Most children needing end-of-life care receive it in acute care settings

1. In this retrospective study, the majority of children studied died of chronic conditions or congenital illnesses in institutional settings (intensive care unit [ICU], emergency department [ED], or non-ICU institution).

2. Health care costs increased most notably during the last 5 months of life, more than doubling for children who died of congenital or perinatal and chronic illnesses.

Evidence Rating: 2 (Good)

Study Rundown: The American Academy of Pediatrics (AAP) has previously called for greater availability and accessibility of palliative care and respite programs for children living with life-threatening or terminal conditions. For state agencies, policy makers, and health plans, a challenge to addressing this recommendation includes the limitedness of expenditure information on health care for children with life-limiting conditions. In this study, researchers aimed to provide such baseline data by evaluating the location, cause of death, and health care use and costs over the last year of life for children ages 1 month to 19 years who died in Ontario, Canada. In terms of location, the majority of pediatric deaths occurred in an institutional setting. Of note, at the time of the study, there was no freestanding pediatric hospice available. Additionally, researchers found that the majority of costs were incurred in an acute care setting, and costs increased most dramatically during the last 5 months of life, particularly for children with congenital/perinatal and chronic medical conditions. While the study provides excellent baseline data on end-of-life health care expenditures, the authors acknowledge that there is no evaluation of quality of care and decision-making analysis regarding health care use. Additionally, the costs of freestanding hospice paid through philanthropic support were not able to be included in this analysis. The results of these studies may only be generalizable to other countries with similar health care systems to Canada (e.g. England). The authors recommend further research to better understand the role of palliative care services in optimizing care and cost.

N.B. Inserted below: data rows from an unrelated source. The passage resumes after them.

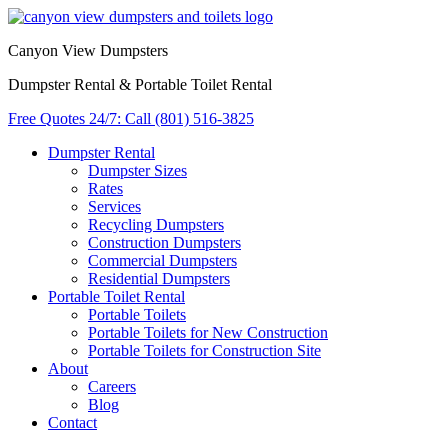
Canyon View Dumpsters
Dumpster Rental & Portable Toilet Rental
Free Quotes 24/7: Call (801) 516-3825
Dumpster Rental
Dumpster Sizes
Rates
Services
Recycling Dumpsters
Construction Dumpsters
Commercial Dumpsters
Residential Dumpsters
Portable Toilet Rental
Portable Toilets
Portable Toilets for New Construction
Portable Toilets for Construction Site
About
Careers
Blog
Contact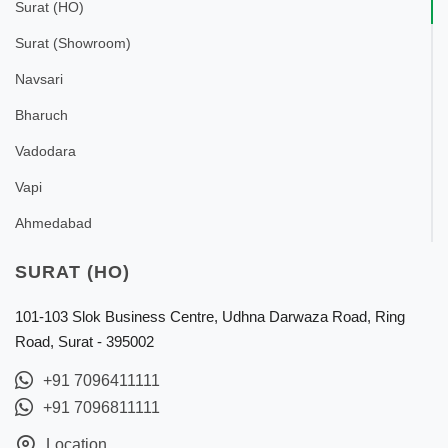
Surat (HO)
Surat (Showroom)
Navsari
Bharuch
Vadodara
Vapi
Ahmedabad
SURAT (HO)
101-103 Slok Business Centre, Udhna Darwaza Road, Ring
Road, Surat - 395002
+91 7096411111
+91 7096811111
Location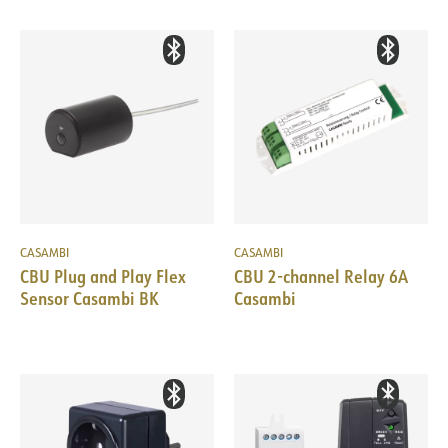
CASAMBI
CASAMBI
CBU Plug and Play Flex
CBU 2-channel Relay 6A
Sensor Casambi BK
Casambi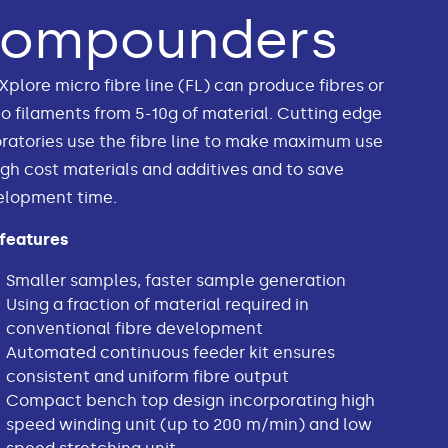
compounders
Xplore micro fibre line (FL) can produce fibres or
 filaments from 5-10g of material. Cutting edge
ratories use the fibre line to make maximum use
igh cost materials and additives and to save
elopment time.
 features
Smaller samples, faster sample generation
Using a fraction of material required in
conventional fibre development
Automated continuous feeder kit ensures
consistent and uniform fibre output
Compact bench top design incorporating high
speed winding unit (up to 200 m/min) and low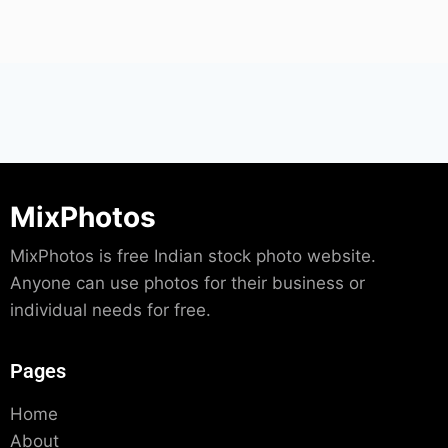
MixPhotos
MixPhotos is free Indian stock photo website.
Anyone can use photos for their business or
individual needs for free.
Pages
Home
About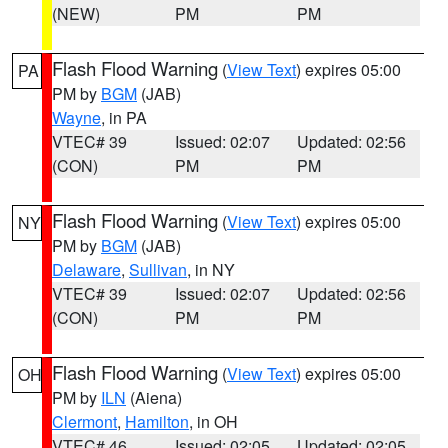
(NEW)
PM
PM
Flash Flood Warning
(
View Text
) expires 05:00
PA
PM by
BGM
(JAB)
Wayne
, in PA
VTEC# 39
Issued: 02:07
Updated: 02:56
(CON)
PM
PM
Flash Flood Warning
(
View Text
) expires 05:00
NY
PM by
BGM
(JAB)
Delaware
,
Sullivan
, in NY
VTEC# 39
Issued: 02:07
Updated: 02:56
(CON)
PM
PM
Flash Flood Warning
(
View Text
) expires 05:00
OH
PM by
ILN
(Aiena)
Clermont
,
Hamilton
, in OH
VTEC# 46
Issued: 02:05
Updated: 02:05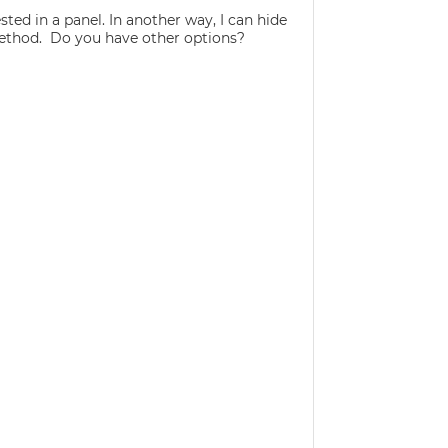
ted in a panel. In another way, I can hide
 method. Do you have other options?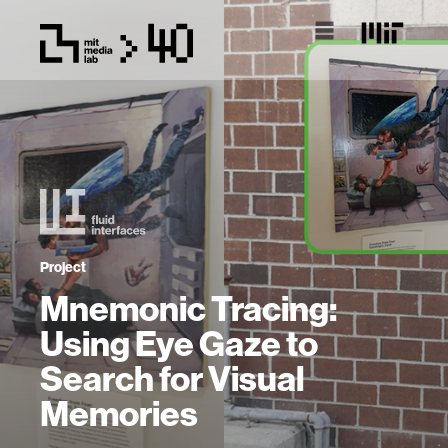
Project
Mnemonic Tracing:
Using Eye Gaze to
Search for Visual
Memories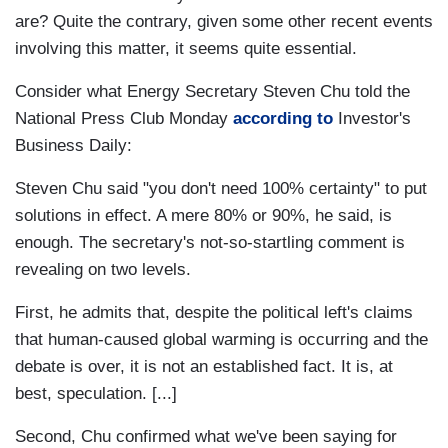
are? Quite the contrary, given some other recent events
involving this matter, it seems quite essential.
Consider what Energy Secretary Steven Chu told the
National Press Club Monday
according to
Investor's
Business Daily:
Steven Chu said "you don't need 100% certainty" to put
solutions in effect. A mere 80% or 90%, he said, is
enough. The secretary's not-so-startling comment is
revealing on two levels.
First, he admits that, despite the political left's claims
that human-caused global warming is occurring and the
debate is over, it is not an established fact. It is, at
best, speculation. [...]
Second, Chu confirmed what we've been saying for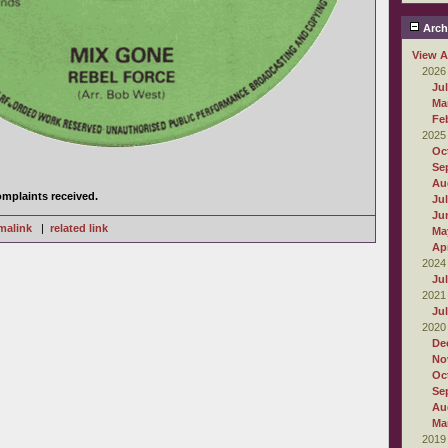
Arch
View A
2026
Ju
Ma
Fe
2025
Oc
Se
.
Au
mplaints received.
Ju
Ju
malink
|
related link
Ma
Apr
2024
Ju
2021
Ju
2020
De
No
Oc
Se
Au
Ma
2019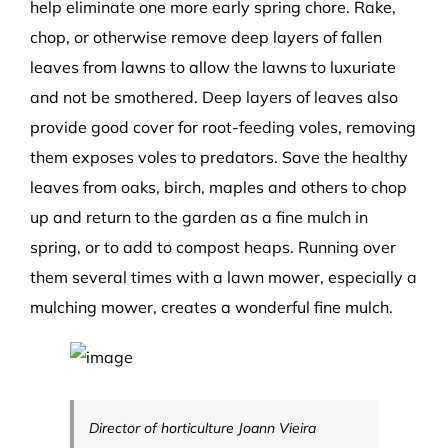
help eliminate one more early spring chore. Rake,
chop, or otherwise remove deep layers of fallen
leaves from lawns to allow the lawns to luxuriate
and not be smothered. Deep layers of leaves also
provide good cover for root-feeding voles, removing
them exposes voles to predators. Save the healthy
leaves from oaks, birch, maples and others to chop
up and return to the garden as a fine mulch in
spring, or to add to compost heaps. Running over
them several times with a lawn mower, especially a
mulching mower, creates a wonderful fine mulch.
Director of horticulture Joann Vieira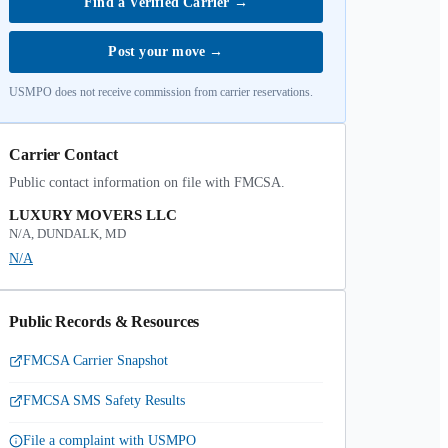
Find a Verified Carrier
→
Post your move
→
USMPO does not receive commission from carrier reservations.
Carrier Contact
Public contact information on file with FMCSA.
LUXURY MOVERS LLC
N/A, DUNDALK, MD
N/A
Public Records & Resources
FMCSA Carrier Snapshot
FMCSA SMS Safety Results
File a complaint with USMPO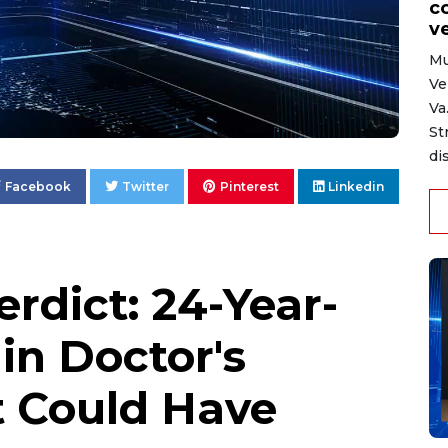
c
ve
Mu
Ve
Va
St
di
Facebook
Twitter
Pinterest
Linkedin
rdict: 24-Year-
in Doctor's
 Could Have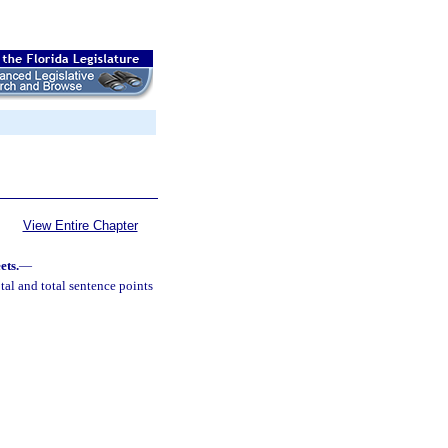
View Entire Chapter
ets.
—
al and total sentence points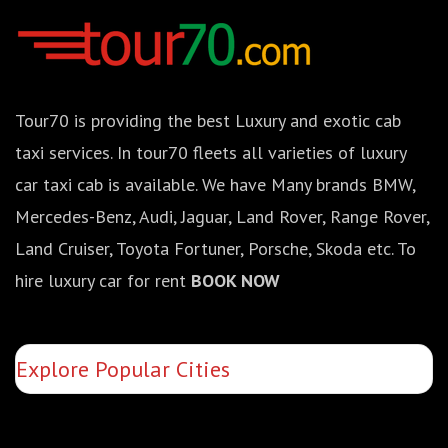
Tour70 is providing the best Luxury and exotic cab
taxi services. In tour70 fleets all varieties of luxury
car taxi cab is available. We have Many brands BMW,
Mercedes-Benz, Audi, Jaguar, Land Rover, Range Rover,
Land Cruiser, Toyota Fortuner, Porsche, Skoda etc. To
hire luxury car for rent
BOOK NOW
Explore Popular Cities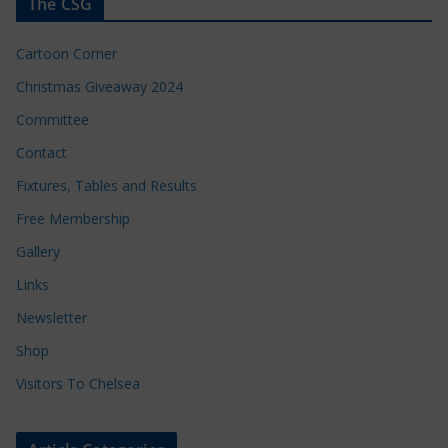
The CSG
Cartoon Corner
Christmas Giveaway 2024
Committee
Contact
Fixtures, Tables and Results
Free Membership
Gallery
Links
Newsletter
Shop
Visitors To Chelsea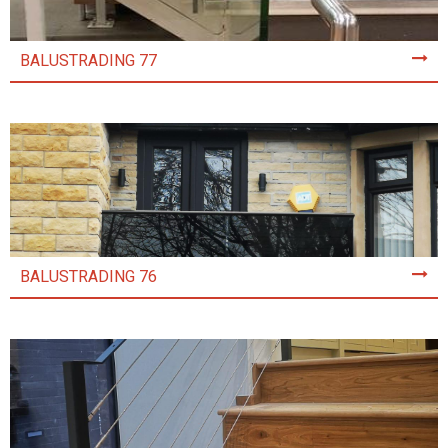
BALUSTRADING 77
BALUSTRADING 76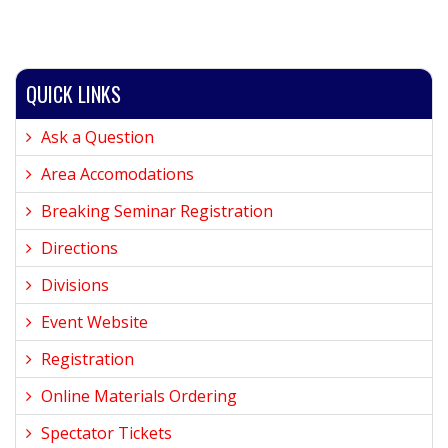
QUICK LINKS
Ask a Question
Area Accomodations
Breaking Seminar Registration
Directions
Divisions
Event Website
Registration
Online Materials Ordering
Spectator Tickets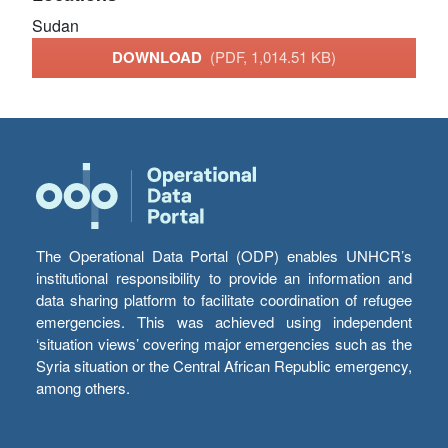
Sudan
DOWNLOAD
(PDF, 1,014.51 KB)
The Operational Data Portal (ODP) enables UNHCR’s
institutional responsibility to provide an information and
data sharing platform to facilitate coordination of refugee
emergencies. This was achieved using independent
‘situation views’ covering major emergencies such as the
Syria situation or the Central African Republic emergency,
among others.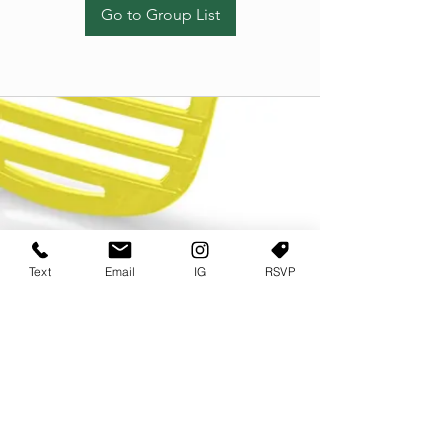
Go to Group List
Text
Email
IG
RSVP
TERMS OF USE
PRIVACY POLICY
USER AGREEMENT AND TERMS
©2022 Sweets & Tea Festival. All Rights Reserved
TAGO LIFE CENTER
892 JEFFERSON STREET SW
ATLANTA GA 30318
(678) 768 3717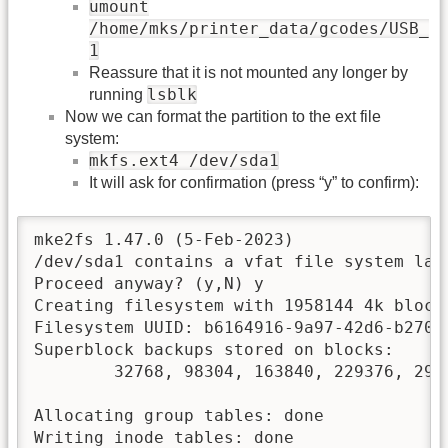
umount
/home/mks/printer_data/gcodes/USB_
1
Reassure that it is not mounted any longer by
lsblk
running
Now we can format the partition to the ext file
system:
mkfs.ext4 /dev/sda1
It will ask for confirmation (press “y” to confirm):
mke2fs 1.47.0 (5-Feb-2023)

/dev/sda1 contains a vfat file system labe
Proceed anyway? (y,N) y

Creating filesystem with 1958144 4k blocks
Filesystem UUID: b6164916-9a97-42d6-b270-1
Superblock backups stored on blocks:

        32768, 98304, 163840, 229376, 2949
Allocating group tables: done

Writing inode tables: done
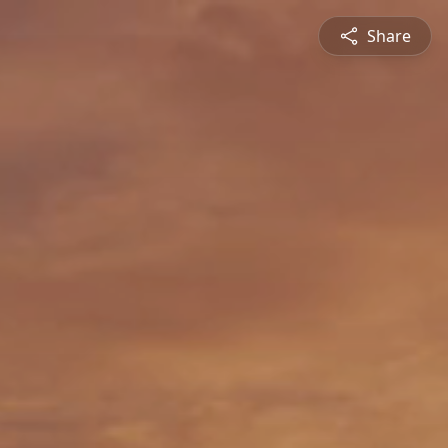
Share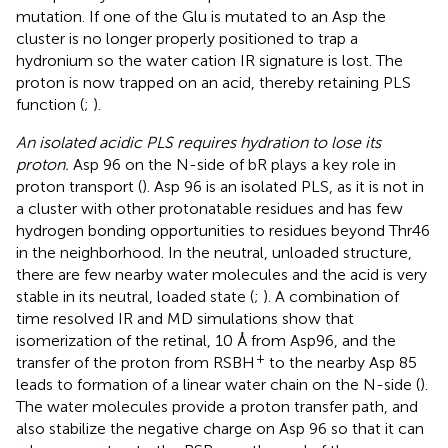
mutation. If one of the Glu is mutated to an Asp the
cluster is no longer properly positioned to trap a
hydronium so the water cation IR signature is lost. The
proton is now trapped on an acid, thereby retaining PLS
function (
;
).
An isolated acidic PLS requires hydration to lose its
proton.
Asp 96 on the N-side of bR plays a key role in
proton transport (
). Asp 96 is an isolated PLS, as it is not in
a cluster with other protonatable residues and has few
hydrogen bonding opportunities to residues beyond Thr46
in the neighborhood. In the neutral, unloaded structure,
there are few nearby water molecules and the acid is very
stable in its neutral, loaded state (
;
). A combination of
time resolved IR and MD simulations show that
isomerization of the retinal, 10 Å from Asp96, and the
+
transfer of the proton from RSBH
to the nearby Asp 85
leads to formation of a linear water chain on the N-side (
).
The water molecules provide a proton transfer path, and
also stabilize the negative charge on Asp 96 so that it can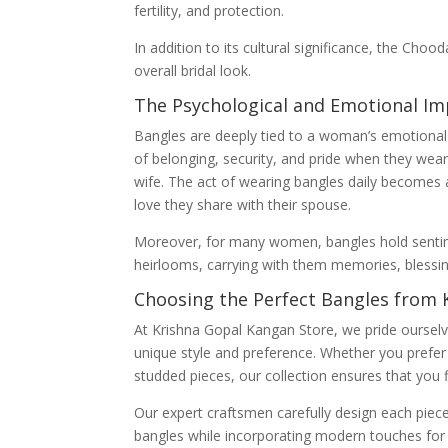
fertility, and protection.
In addition to its cultural significance, the Choo
overall bridal look.
The Psychological and Emotional Im
Bangles are deeply tied to a woman’s emotiona
of belonging, security, and pride when they wea
wife. The act of wearing bangles daily becomes 
love they share with their spouse.
Moreover, for many women, bangles hold sentim
heirlooms, carrying with them memories, blessin
Choosing the Perfect Bangles from 
At Krishna Gopal Kangan Store, we pride ourselv
unique style and preference. Whether you prefer 
studded pieces, our collection ensures that you f
Our expert craftsmen carefully design each piece, 
bangles while incorporating modern touches for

Click to read the study, published today in Pediatrics

Relevant Reading: Preferred place of death for children and young people with life-limiting and life-threatening conditions: a systematic review of the literature and recommendations for future inquiry and policy

In-Depth [retrospective cohort]: A total of 1620 children aged 1 month to 19 years who died in Ontario, Canada were evaluated in this study conducted from April 1, 2010 to March 31, 2013. Infants <30 days of age at time of death were excluded, due to frequent lack of health care card numbers resulting in missing data. In terms of demographics, deaths in this cohort tended towards male sex compared to female sex (969 vs. 651, respectively), and the majority of deaths occurred in the 15 to 19-year-old group (37.6%). The majority of children died in institutional settings (75.9%). Specifically, 580 (35.8%) of children died in an ICU, 501 (30.9%) died in an ED, 14 (9.1%) died in a non-ICU institution, and 391 (24.1%) died in a “noninstitution.” The most common cause of death was a chronic condition, demonstrated in 674 (41.6%) of patients, followed by external causes of death in 553 (34.1%) patients, perinatal/congenital causes in 234 (14.4%) patients, and other causes of death (e.g. sudden infant death syndrome) in 137 (8.5%) patients. The mean health care cost during the last year of life for a child was $78 332 CAD, with a total annual cost of $124 million. The bulk of these costs were generated from the acute care sector (75%). The highest mean cost of care came from children with a perinatal/congenital cause of death (mean = $103 472; median = $103 472), followed by children with a chronic condition (mean = $112 623; median = $63 101), other cause of death (mean = $13 599; median = $2037) and external cause of death (mean = $13 071; median = $1963). In general, researchers found that mean costs per child tended to increase over the last 4 months of life, more than doubling for children with perinatal/congenital and chronic conditions.